A United Airlines jet approaching Los Angeles International Airport. (Nick Ut/AP)

Chris Roberts knows a lot about hacking planes. But not because he's trying to make them fall out of the sky. In fact, his job as a security researcher is to figure out how bad guys could hack computer systems so that companies can fix them.

But a tweet joking about "playing" with a plane's on-board communications systems made while Roberts was on a United Airlines flight last week landed him in hot water: The FBI  questioned him for several hours after he landed and confiscated his laptop and hard drives. And then, over the weekend, he was blocked from boarding another United flight while on the way to speak at a security conference.

Roberts was able to book a last-minute flight on another airline. But his research raises bigger questions: Just how hackable are the planes millions of travelers rely on to get around the world? The answer, it turns out, is up for debate.

Planes are increasingly designed to give passengers more access to digital systems, mostly for entertainment purposes via in-flight WiFi. But this connectivity may have a dark side: Last week, the Government Accountability Office released a report saying that security researchers have warned that this trend leaves planes less secure by providing a "direct link" between an aircraft and the outside world that could be leveraged by hackers.

Keeping flight-related and entertainment systems separate can be one way to limit an attacker's access, but not all planes seem to be designed with that in mind. In 2008, the FAA expressed concern that the Boeing 787 Dreamliner combined some of that digital infrastructure — saying that the design "may result in security vulnerabilities."

Modern planes use digital defenses called firewalls to protect cockpit systems against intrusions from someone connecting through other parts of the aircraft, like in-flight entertainment systems, the report said. Some cybersecurity experts worry that isn't enough, arguing that "because firewalls are software components, they could be hacked like any other software and circumvented," according to the report. But some critics of the report say it may have overstated the risks.
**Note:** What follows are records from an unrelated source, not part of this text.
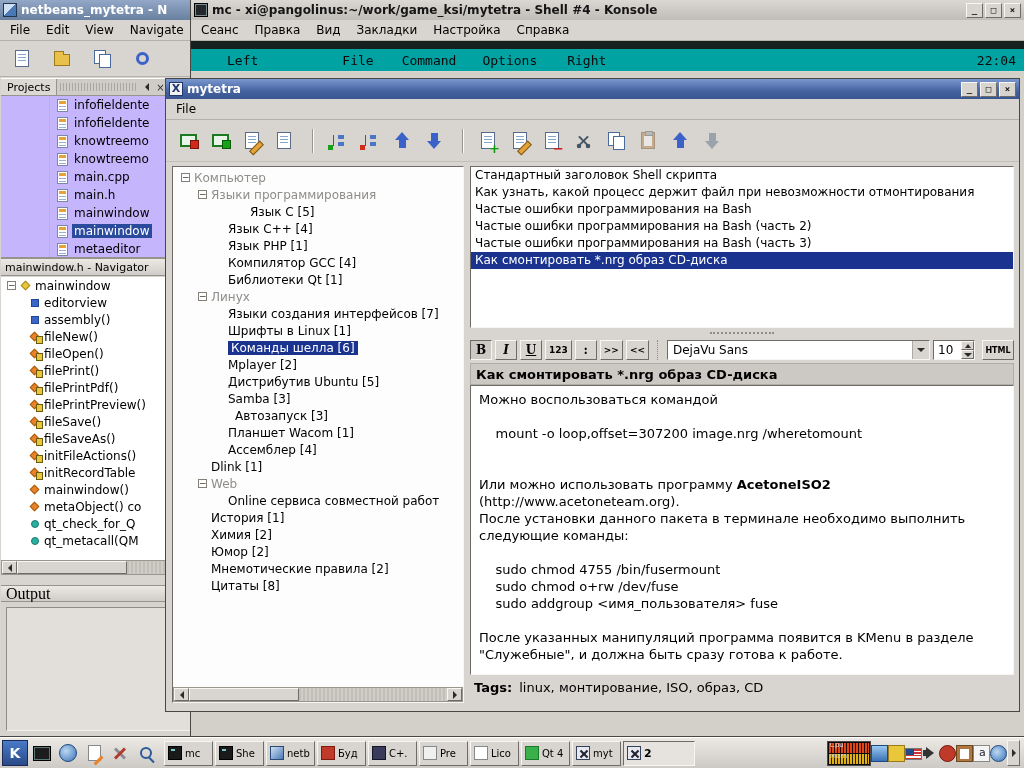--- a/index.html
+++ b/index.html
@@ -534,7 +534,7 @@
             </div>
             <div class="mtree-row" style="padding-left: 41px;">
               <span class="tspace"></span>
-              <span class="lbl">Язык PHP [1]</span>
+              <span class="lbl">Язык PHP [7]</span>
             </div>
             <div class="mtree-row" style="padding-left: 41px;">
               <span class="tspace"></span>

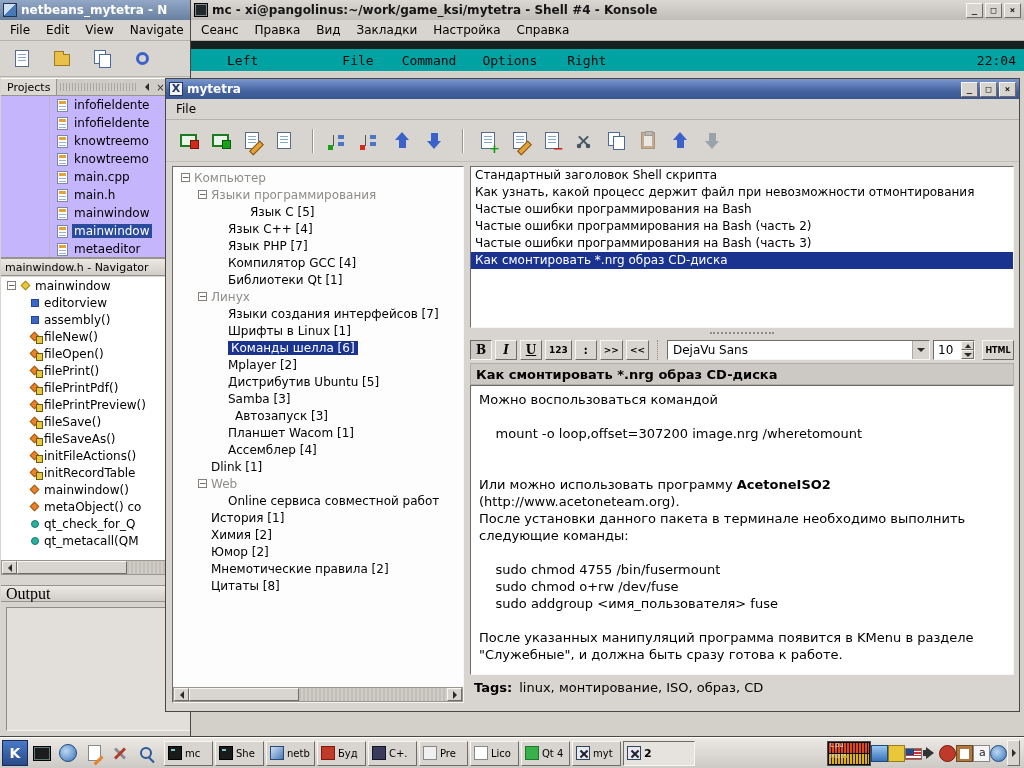--- a/index.html
+++ b/index.html
@@ -362,12 +362,6 @@
           <span class="lbl">initFileActions()</span>
         </div>
         <div class="nav-row lv1">
-          <span class="nvwrap lock">
-            <span class="nv dmo"></span>
-          </span>
-          <span class="lbl">initRecordTable</span>
-        </div>
-        <div class="nav-row lv1">
           <span class="nvwrap">
             <span class="nv dmo"></span>
           </span>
The connectivity of modern aircrafts. (GAO)
The connectivity of a modern aircraft. (GAO)

Boeing and competitor Airbus defended the security of their systems in statements to CNN in response to the GAO report. "Multiple security measures and flight deck operating procedures help ensure safe and secure airplane operations," Boeing said.

But over the years, many researchers have warned about potential problems — including Roberts, the founder of One World Labs, who has given several talks about airplane cybersecurity.

Brad “RenderMan” Haines, a researcher who has investigated potential vulnerabilities in aircraft tracking systems, said limited access to avionic systems can make it hard to do comprehensive audits. "A lot of our research we can only take so far because we don't want to cause problems — but all of the evidence seems to point to there being issues that remain unresolved."

Haines said he would love to be proved wrong, but airlines and aircraft manufacturers seem uncomfortable with independent researchers reviewing their systems — possibly allowing political fears to trump providing the best security possible. "We're trying to be part of the solution, and being ignored for it," he said.

In an interview with CNN after being detained by the FBI, Roberts said he personally tested theories about how much visibility into avionic systems he had from the passenger cabin — pulling out his laptop and connecting it to a box underneath his seat 15 to 20 times on actual flights — and was able to view sensitive data from the flight systems. These statements, combined with the tweet, seems to have set off alarm bells at United.

"Given Mr. Roberts' claims regarding manipulating aircraft systems, we've decided it's in the best interest of our customers and crew members that he not be allowed to fly United," United spokesperson Rahsaan Johnson told The Post over the weekend.  "However, we are confident our flight control systems could not be accessed through techniques he described."

The FBI did not immediately respond to a request for comment about Roberts's situation, but in a recent interview with the Security Ledger, the researcher said the agency's Denver office asked him to back off his aviation research in recent months.

The Electronic Frontier Foundation, which represents Roberts, called United's decision to ban the researcher "both disappointing and confusing."

"Security researchers are allies, not opponents, and their work makes us all more safe, not less," said EFF staff attorney Nate Cardozo. "We fear that United's actions here will cause a real chilling effect, and that researchers will be less likely to help United improve their security in the future based on its over reaction to Mr. Roberts's statements." Roberts, Cardozo said, was still willing to work with United and the rest of the airline industry to improve their security.

Haines, at least, said he is feeling that chill — but expects to continue his research. After all, he has a vested interest in making planes safer: He frequently flies to present at conferences.